■ The task
Rewrite all of the data below, swapping "scientific name" for "species" and leaving everything else unchanged.
## START Excerpted data
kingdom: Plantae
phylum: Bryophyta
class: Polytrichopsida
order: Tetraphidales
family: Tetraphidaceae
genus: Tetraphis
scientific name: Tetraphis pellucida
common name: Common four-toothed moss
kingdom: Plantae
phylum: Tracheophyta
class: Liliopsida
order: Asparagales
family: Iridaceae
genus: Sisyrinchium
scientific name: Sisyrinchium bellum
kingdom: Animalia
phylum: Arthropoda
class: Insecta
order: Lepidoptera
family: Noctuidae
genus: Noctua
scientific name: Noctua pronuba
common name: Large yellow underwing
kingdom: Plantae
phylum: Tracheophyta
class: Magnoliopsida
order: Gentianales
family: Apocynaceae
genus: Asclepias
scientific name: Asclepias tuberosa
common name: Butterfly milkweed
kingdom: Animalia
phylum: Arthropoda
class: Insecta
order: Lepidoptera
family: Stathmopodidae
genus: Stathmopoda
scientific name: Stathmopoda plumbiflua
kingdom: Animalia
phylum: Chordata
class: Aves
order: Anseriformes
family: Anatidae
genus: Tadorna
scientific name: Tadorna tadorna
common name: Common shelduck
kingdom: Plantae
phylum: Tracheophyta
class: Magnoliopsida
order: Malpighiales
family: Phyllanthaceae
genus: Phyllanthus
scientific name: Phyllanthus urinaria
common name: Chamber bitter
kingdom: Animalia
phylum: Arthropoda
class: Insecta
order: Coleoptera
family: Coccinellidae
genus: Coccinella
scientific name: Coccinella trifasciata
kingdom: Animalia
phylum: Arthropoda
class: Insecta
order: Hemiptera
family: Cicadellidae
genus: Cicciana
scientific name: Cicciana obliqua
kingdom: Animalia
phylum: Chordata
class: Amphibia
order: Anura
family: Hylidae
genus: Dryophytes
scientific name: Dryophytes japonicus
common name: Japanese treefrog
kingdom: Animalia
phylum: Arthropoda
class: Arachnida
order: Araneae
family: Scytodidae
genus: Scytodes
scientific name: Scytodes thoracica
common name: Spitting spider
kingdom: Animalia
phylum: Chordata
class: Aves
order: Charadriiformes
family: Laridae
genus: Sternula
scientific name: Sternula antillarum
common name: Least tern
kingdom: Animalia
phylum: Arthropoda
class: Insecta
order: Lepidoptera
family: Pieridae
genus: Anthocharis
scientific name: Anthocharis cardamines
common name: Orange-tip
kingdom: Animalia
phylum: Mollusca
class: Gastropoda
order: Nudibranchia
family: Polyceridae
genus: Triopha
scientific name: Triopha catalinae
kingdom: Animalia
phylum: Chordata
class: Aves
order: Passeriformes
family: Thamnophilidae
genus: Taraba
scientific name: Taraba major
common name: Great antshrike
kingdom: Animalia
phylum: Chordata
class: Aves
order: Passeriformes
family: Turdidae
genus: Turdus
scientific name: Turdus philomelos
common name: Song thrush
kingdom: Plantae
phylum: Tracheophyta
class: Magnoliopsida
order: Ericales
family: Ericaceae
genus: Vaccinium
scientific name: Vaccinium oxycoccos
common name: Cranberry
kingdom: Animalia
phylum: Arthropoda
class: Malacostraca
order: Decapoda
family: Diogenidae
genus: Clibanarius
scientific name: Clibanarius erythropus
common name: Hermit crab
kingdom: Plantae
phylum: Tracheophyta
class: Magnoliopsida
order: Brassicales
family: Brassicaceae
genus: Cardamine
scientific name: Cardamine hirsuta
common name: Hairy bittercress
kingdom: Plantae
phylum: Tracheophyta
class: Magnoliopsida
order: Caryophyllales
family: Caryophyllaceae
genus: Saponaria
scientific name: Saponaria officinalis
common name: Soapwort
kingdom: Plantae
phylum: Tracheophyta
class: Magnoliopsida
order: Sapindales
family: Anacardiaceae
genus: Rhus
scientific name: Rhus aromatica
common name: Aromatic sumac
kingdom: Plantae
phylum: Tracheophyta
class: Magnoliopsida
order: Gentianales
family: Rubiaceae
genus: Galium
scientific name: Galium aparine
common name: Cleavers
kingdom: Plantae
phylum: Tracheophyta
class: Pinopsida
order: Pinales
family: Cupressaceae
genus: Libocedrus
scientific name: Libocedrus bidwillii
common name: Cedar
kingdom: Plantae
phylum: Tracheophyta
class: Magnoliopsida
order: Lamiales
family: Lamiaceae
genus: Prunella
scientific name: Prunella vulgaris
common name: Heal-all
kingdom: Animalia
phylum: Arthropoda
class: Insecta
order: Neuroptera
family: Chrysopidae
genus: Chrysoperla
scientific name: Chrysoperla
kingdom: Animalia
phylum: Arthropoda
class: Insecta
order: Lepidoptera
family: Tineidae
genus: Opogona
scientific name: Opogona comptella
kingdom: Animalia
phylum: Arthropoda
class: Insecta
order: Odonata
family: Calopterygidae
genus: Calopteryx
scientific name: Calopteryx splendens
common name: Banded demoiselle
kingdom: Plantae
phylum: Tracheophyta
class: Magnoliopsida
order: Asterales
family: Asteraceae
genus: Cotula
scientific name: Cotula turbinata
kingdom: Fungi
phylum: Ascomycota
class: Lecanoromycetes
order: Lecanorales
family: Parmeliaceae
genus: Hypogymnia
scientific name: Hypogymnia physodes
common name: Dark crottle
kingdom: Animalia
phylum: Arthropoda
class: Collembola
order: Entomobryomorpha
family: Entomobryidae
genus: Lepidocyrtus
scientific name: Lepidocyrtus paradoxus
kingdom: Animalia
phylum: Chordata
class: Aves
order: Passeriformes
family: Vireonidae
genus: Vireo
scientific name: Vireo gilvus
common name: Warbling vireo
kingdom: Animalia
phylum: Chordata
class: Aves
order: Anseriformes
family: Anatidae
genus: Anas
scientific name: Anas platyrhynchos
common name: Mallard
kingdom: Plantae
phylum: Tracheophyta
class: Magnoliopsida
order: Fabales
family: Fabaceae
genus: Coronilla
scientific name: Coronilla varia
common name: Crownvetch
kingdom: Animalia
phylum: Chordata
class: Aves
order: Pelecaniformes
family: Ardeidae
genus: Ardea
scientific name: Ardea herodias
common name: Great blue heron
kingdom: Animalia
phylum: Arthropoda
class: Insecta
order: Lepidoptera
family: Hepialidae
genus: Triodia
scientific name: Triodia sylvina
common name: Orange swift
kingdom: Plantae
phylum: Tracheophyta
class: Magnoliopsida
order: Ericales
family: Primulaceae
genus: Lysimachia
## END Excerpted data
■ The reply
kingdom: Plantae
phylum: Bryophyta
class: Polytrichopsida
order: Tetraphidales
family: Tetraphidaceae
genus: Tetraphis
species: Tetraphis pellucida
common name: Common four-toothed moss
kingdom: Plantae
phylum: Tracheophyta
class: Liliopsida
order: Asparagales
family: Iridaceae
genus: Sisyrinchium
species: Sisyrinchium bellum
kingdom: Animalia
phylum: Arthropoda
class: Insecta
order: Lepidoptera
family: Noctuidae
genus: Noctua
species: Noctua pronuba
common name: Large yellow underwing
kingdom: Plantae
phylum: Tracheophyta
class: Magnoliopsida
order: Gentianales
family: Apocynaceae
genus: Asclepias
species: Asclepias tuberosa
common name: Butterfly milkweed
kingdom: Animalia
phylum: Arthropoda
class: Insecta
order: Lepidoptera
family: Stathmopodidae
genus: Stathmopoda
species: Stathmopoda plumbiflua
kingdom: Animalia
phylum: Chordata
class: Aves
order: Anseriformes
family: Anatidae
genus: Tadorna
species: Tadorna tadorna
common name: Common shelduck
kingdom: Plantae
phylum: Tracheophyta
class: Magnoliopsida
order: Malpighiales
family: Phyllanthaceae
genus: Phyllanthus
species: Phyllanthus urinaria
common name: Chamber bitter
kingdom: Animalia
phylum: Arthropoda
class: Insecta
order: Coleoptera
family: Coccinellidae
genus: Coccinella
species: Coccinella trifasciata
kingdom: Animalia
phylum: Arthropoda
class: Insecta
order: Hemiptera
family: Cicadellidae
genus: Cicciana
species: Cicciana obliqua
kingdom: Animalia
phylum: Chordata
class: Amphibia
order: Anura
family: Hylidae
genus: Dryophytes
species: Dryophytes japonicus
common name: Japanese treefrog
kingdom: Animalia
phylum: Arthropoda
class: Arachnida
order: Araneae
family: Scytodidae
genus: Scytodes
species: Scytodes thoracica
common name: Spitting spider
kingdom: Animalia
phylum: Chordata
class: Aves
order: Charadriiformes
family: Laridae
genus: Sternula
species: Sternula antillarum
common name: Least tern
kingdom: Animalia
phylum: Arthropoda
class: Insecta
order: Lepidoptera
family: Pieridae
genus: Anthocharis
species: Anthocharis cardamines
common name: Orange-tip
kingdom: Animalia
phylum: Mollusca
class: Gastropoda
order: Nudibranchia
family: Polyceridae
genus: Triopha
species: Triopha catalinae
kingdom: Animalia
phylum: Chordata
class: Aves
order: Passeriformes
family: Thamnophilidae
genus: Taraba
species: Taraba major
common name: Great antshrike
kingdom: Animalia
phylum: Chordata
class: Aves
order: Passeriformes
family: Turdidae
genus: Turdus
species: Turdus philomelos
common name: Song thrush
kingdom: Plantae
phylum: Tracheophyta
class: Magnoliopsida
order: Ericales
family: Ericaceae
genus: Vaccinium
species: Vaccinium oxycoccos
common name: Cranberry
kingdom: Animalia
phylum: Arthropoda
class: Malacostraca
order: Decapoda
family: Diogenidae
genus: Clibanarius
species: Clibanarius erythropus
common name: Hermit crab
kingdom: Plantae
phylum: Tracheophyta
class: Magnoliopsida
order: Brassicales
family: Brassicaceae
genus: Cardamine
species: Cardamine hirsuta
common name: Hairy bittercress
kingdom: Plantae
phylum: Tracheophyta
class: Magnoliopsida
order: Caryophyllales
family: Caryophyllaceae
genus: Saponaria
species: Saponaria officinalis
common name: Soapwort
kingdom: Plantae
phylum: Tracheophyta
class: Magnoliopsida
order: Sapindales
family: Anacardiaceae
genus: Rhus
species: Rhus aromatica
common name: Aromatic sumac
kingdom: Plantae
phylum: Tracheophyta
class: Magnoliopsida
order: Gentianales
family: Rubiaceae
genus: Galium
species: Galium aparine
common name: Cleavers
kingdom: Plantae
phylum: Tracheophyta
class: Pinopsida
order: Pinales
family: Cupressaceae
genus: Libocedrus
species: Libocedrus bidwillii
common name: Cedar
kingdom: Plantae
phylum: Tracheophyta
class: Magnoliopsida
order: Lamiales
family: Lamiaceae
genus: Prunella
species: Prunella vulgaris
common name: Heal-all
kingdom: Animalia
phylum: Arthropoda
class: Insecta
order: Neuroptera
family: Chrysopidae
genus: Chrysoperla
species: Chrysoperla
kingdom: Animalia
phylum: Arthropoda
class: Insecta
order: Lepidoptera
family: Tineidae
genus: Opogona
species: Opogona comptella
kingdom: Animalia
phylum: Arthropoda
class: Insecta
order: Odonata
family: Calopterygidae
genus: Calopteryx
species: Calopteryx splendens
common name: Banded demoiselle
kingdom: Plantae
phylum: Tracheophyta
class: Magnoliopsida
order: Asterales
family: Asteraceae
genus: Cotula
species: Cotula turbinata
kingdom: Fungi
phylum: Ascomycota
class: Lecanoromycetes
order: Lecanorales
family: Parmeliaceae
genus: Hypogymnia
species: Hypogymnia physodes
common name: Dark crottle
kingdom: Animalia
phylum: Arthropoda
class: Collembola
order: Entomobryomorpha
family: Entomobryidae
genus: Lepidocyrtus
species: Lepidocyrtus paradoxus
kingdom: Animalia
phylum: Chordata
class: Aves
order: Passeriformes
family: Vireonidae
genus: Vireo
species: Vireo gilvus
common name: Warbling vireo
kingdom: Animalia
phylum: Chordata
class: Aves
order: Anseriformes
family: Anatidae
genus: Anas
species: Anas platyrhynchos
common name: Mallard
kingdom: Plantae
phylum: Tracheophyta
class: Magnoliopsida
order: Fabales
family: Fabaceae
genus: Coronilla
species: Coronilla varia
common name: Crownvetch
kingdom: Animalia
phylum: Chordata
class: Aves
order: Pelecaniformes
family: Ardeidae
genus: Ardea
species: Ardea herodias
common name: Great blue heron
kingdom: Animalia
phylum: Arthropoda
class: Insecta
order: Lepidoptera
family: Hepialidae
genus: Triodia
species: Triodia sylvina
common name: Orange swift
kingdom: Plantae
phylum: Tracheophyta
class: Magnoliopsida
order: Ericales
family: Primulaceae
genus: Lysimachia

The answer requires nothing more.